O governo tem feito operações voltadas à fiscalização de motociclistas, já que muitas vezes os delitos são praticados com os criminosos em motos.

Ainda segundo a administração, a Polícia Civil, em colaboração com a Polícia Federal, já prendeu receptadores e localizou centrais de Pix com dezenas de aparelhos, além de ter detido mulas que levavam celulares roubados para países africanos.

Além de roubos e furtos comuns, que outros crimes patrimoniais causam preocupação? As ações do chamado novo cangaço causam grande apreensão em cidades do interior. Embora não sejam tão frequentes, esses crimes são marcados por cenas de terror.

Uma das últimas ações do tipo em SP ocorreu em Araçatuba, a 521 km de São Paulo, em agosto de 2021. Criminosos explodiram e roubaram duas agências bancárias, fizeram moradores reféns e incendiaram veículos.

Nesses casos, muitas vezes as forças policiais não têm capacidade de reagir a bandidos em maior número e mais bem armados.

O governo diz que foram criados nessa gestão dez novos Baeps (batalhões de ações especiais de polícia), focados no policiamento ostensivo, e que já foram presos 60 criminosos especializados nesse tipo de crime. Além disso, no geral, roubos a banco seguem tendência histórica de queda.

Qual é a situação do combate ao crime organizado no estado? A principal facção criminosa do país, o PCC (Primeiro Comando da Capital), é sediada no estado de São Paulo. Embora o grupo tenha atuação internacional, muitos dos principais líderes continuam coordenando a facção de dentro de presídios paulistas.

Os integrantes da organização atuam em diversas modalidades criminais, mas o principal negócio do grupo é o tráfico de drogas.

A atuação do PCC começa em países vizinhos, de onde é trazida a droga para o Brasil. Aqui, ela é distribuída e, em alguns casos, exportada para a Europa. A organização atua em diversos negócios com fachadas legais, usando laranjas em empresas de ônibus e postos de gasolina.

"Todo esforço para desmontar e desmobilizar os mecanismos de lavagem de dinheiro do PCC é uma tarefa constante para o governador do estado", diz Sapori, do Fórum Brasileiro de Segurança Pública.

Segundo dados do governo estadual, 59 integrantes de facções já foram transferidos para prisões federais fora do estado –a lista inclui o líder máximo da facção, Marcos Willians Herbas Camacho, o Marcola. Além disso, diz o governo, já foram recuperados mais de R$ 1 bilhão em ativos desses grupos.

Como a segurança tem sido tratada pelos pré-candidatos? O tema aparece principalmente relacionado à polêmica envolvendo as câmeras acopladas aos uniformes dos policiais.

Um dos pré-candidatos, Tarcísio de Freitas (Republicanos), levou o assunto à eleição ao prometer acabar com essa política. Ele sugeriu que as câmeras podem atrapalhar os policiais.

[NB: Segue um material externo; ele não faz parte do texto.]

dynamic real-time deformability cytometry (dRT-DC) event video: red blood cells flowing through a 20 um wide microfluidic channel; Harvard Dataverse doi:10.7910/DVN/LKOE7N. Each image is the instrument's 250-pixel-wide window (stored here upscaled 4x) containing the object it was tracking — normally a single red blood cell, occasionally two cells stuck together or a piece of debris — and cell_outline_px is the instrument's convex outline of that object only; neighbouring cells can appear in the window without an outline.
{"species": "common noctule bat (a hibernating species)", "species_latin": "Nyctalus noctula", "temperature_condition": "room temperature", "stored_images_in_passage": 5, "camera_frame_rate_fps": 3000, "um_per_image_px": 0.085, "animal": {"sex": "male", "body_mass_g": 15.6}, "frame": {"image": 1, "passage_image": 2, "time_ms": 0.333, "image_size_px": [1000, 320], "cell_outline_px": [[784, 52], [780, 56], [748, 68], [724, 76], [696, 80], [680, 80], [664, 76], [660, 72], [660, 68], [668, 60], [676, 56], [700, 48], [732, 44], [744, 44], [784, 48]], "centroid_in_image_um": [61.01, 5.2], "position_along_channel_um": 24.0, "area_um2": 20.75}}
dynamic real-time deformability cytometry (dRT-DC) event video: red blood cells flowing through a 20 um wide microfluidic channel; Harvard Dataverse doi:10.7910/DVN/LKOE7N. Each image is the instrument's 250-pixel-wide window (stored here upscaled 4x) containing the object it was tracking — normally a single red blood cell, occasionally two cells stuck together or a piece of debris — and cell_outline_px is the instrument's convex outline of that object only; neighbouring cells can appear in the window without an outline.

As críticas fizeram com que outros candidatos colocassem os equipamentos em dúvida, incluindo o atual governador Rodrigo Garcia (PSDB), que, depois, recuou.

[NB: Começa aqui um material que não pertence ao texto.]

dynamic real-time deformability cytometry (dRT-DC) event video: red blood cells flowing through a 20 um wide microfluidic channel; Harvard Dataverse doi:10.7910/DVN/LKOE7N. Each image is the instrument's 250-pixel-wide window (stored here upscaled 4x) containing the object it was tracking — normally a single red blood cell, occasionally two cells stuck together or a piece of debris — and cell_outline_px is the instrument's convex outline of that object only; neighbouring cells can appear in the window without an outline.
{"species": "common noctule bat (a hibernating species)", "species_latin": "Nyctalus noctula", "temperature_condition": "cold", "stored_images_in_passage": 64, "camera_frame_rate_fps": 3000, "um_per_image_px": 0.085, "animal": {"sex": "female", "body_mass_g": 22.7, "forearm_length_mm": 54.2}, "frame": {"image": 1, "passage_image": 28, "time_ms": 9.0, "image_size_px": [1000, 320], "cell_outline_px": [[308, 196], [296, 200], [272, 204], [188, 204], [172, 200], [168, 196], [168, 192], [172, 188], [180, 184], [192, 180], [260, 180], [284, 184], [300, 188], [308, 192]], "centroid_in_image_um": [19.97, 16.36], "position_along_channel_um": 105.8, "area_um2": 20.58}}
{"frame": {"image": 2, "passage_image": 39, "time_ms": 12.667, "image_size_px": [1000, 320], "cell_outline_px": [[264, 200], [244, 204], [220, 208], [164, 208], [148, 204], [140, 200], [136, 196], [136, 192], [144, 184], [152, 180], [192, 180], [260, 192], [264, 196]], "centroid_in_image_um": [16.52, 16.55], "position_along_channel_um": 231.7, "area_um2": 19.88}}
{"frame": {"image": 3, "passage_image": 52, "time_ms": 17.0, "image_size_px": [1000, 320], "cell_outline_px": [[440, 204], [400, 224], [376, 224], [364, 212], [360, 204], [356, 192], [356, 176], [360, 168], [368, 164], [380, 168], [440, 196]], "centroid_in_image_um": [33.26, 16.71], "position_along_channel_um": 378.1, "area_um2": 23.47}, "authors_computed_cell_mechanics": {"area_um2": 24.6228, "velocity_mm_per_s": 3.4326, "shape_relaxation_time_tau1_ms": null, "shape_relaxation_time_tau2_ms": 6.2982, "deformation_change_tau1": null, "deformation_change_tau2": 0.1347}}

As críticas às câmeras fazem sentido? Números não corroboram a teoria do ex-ministro da Infraestrutura. Em 2021, em meio à implantação das câmeras, a Polícia Militar registrou o menor número de agentes mortos em serviço em 31 anos.

A política de redução da letalidade policial levou a uma queda de 36% no número de pessoas mortas em supostos confrontos no estado de São Paulo em 2021.

Além disso, nas 18 unidades participantes dos programas de câmeras corporais —na capital, no litoral e no interior—, a diminuição de mortos resultantes de ações policiais chegou a 85% nos últimos sete meses do ano passado em comparação ao mesmo período de 2020.

Para Carolina Ricardo, diretora-executiva do Instituto Sou da Paz, o próximo governador terá de ter coragem para não ceder às pressões.

"São Paulo tem uma solução nas mãos. O estado profissionalizou o uso da força pela Polícia Militar", diz ela, acrescentando que a redução da letalidade não envolve apenas as câmeras.

Ela cita, por exemplo, uma comissão interna que discute os casos com uso de armas de fogo, além de investimentos em armas não letais.

Após Rodrigo cogitar mudanças, o governo afirmou que a política será ampliada, com 10 mil policiais militares utilizando as câmeras nos uniformes até agosto.

Do ponto de vista de segurança, qual é a situação da cracolândia? A polícia paulista passou a fazer sucessivas operações na cracolândia, o que espalhou usuários de drogas por diversas áreas do centro.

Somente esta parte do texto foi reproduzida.